DESCRIPTION OF THE TASK: Count how many of the lines below contain the string "Mode". Reply with the number alone.

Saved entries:
......

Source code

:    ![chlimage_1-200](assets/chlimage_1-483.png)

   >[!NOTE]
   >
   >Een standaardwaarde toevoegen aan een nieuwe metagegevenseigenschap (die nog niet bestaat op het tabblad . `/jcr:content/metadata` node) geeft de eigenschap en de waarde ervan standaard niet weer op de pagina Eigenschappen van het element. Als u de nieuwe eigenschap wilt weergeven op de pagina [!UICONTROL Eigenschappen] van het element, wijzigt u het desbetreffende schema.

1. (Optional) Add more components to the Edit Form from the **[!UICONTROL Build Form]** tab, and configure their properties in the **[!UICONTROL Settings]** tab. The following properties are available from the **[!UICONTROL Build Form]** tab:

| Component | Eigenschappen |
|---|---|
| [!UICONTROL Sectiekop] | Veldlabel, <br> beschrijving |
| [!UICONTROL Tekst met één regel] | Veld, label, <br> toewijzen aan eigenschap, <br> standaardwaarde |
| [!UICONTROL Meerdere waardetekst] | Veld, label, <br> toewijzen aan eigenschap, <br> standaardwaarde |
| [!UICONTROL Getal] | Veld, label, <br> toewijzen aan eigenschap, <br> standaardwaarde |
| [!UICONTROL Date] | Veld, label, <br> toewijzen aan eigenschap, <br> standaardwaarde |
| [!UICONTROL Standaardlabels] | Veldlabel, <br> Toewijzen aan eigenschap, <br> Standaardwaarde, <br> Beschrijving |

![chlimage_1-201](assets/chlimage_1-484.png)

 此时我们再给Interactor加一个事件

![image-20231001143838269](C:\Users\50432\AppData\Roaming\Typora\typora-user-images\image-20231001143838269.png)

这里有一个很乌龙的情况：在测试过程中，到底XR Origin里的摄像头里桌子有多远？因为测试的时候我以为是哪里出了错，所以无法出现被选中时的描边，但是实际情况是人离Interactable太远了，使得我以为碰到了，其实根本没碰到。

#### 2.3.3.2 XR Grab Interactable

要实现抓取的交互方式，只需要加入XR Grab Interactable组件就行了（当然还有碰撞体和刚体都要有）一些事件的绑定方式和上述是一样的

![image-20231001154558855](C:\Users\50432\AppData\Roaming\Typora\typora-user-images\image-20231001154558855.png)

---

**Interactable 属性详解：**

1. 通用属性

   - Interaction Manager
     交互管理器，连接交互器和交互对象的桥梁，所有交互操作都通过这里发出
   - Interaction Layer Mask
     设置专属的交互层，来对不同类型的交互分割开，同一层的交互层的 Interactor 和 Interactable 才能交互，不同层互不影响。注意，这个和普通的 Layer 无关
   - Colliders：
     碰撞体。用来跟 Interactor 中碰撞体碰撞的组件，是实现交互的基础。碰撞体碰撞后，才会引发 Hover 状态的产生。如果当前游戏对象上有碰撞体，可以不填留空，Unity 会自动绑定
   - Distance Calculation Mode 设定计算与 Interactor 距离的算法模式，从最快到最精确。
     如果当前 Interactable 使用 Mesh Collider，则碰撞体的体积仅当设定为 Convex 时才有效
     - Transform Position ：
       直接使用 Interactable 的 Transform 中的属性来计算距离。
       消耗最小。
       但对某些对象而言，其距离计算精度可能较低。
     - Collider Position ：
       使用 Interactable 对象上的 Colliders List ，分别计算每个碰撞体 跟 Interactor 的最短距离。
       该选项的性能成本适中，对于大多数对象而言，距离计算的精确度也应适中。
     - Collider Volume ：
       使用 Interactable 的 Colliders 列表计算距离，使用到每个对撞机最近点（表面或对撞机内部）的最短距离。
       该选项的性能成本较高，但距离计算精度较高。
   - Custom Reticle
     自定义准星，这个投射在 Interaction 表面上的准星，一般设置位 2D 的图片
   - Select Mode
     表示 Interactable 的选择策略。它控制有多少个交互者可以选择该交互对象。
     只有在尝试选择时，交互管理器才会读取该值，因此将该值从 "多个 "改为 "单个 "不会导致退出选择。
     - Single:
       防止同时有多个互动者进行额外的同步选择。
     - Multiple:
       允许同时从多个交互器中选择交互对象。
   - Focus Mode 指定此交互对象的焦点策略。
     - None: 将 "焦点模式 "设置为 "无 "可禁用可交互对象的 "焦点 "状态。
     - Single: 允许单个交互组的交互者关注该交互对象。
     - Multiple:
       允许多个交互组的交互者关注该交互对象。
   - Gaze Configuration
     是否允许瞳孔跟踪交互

......

WRITTEN RESPONSE: 3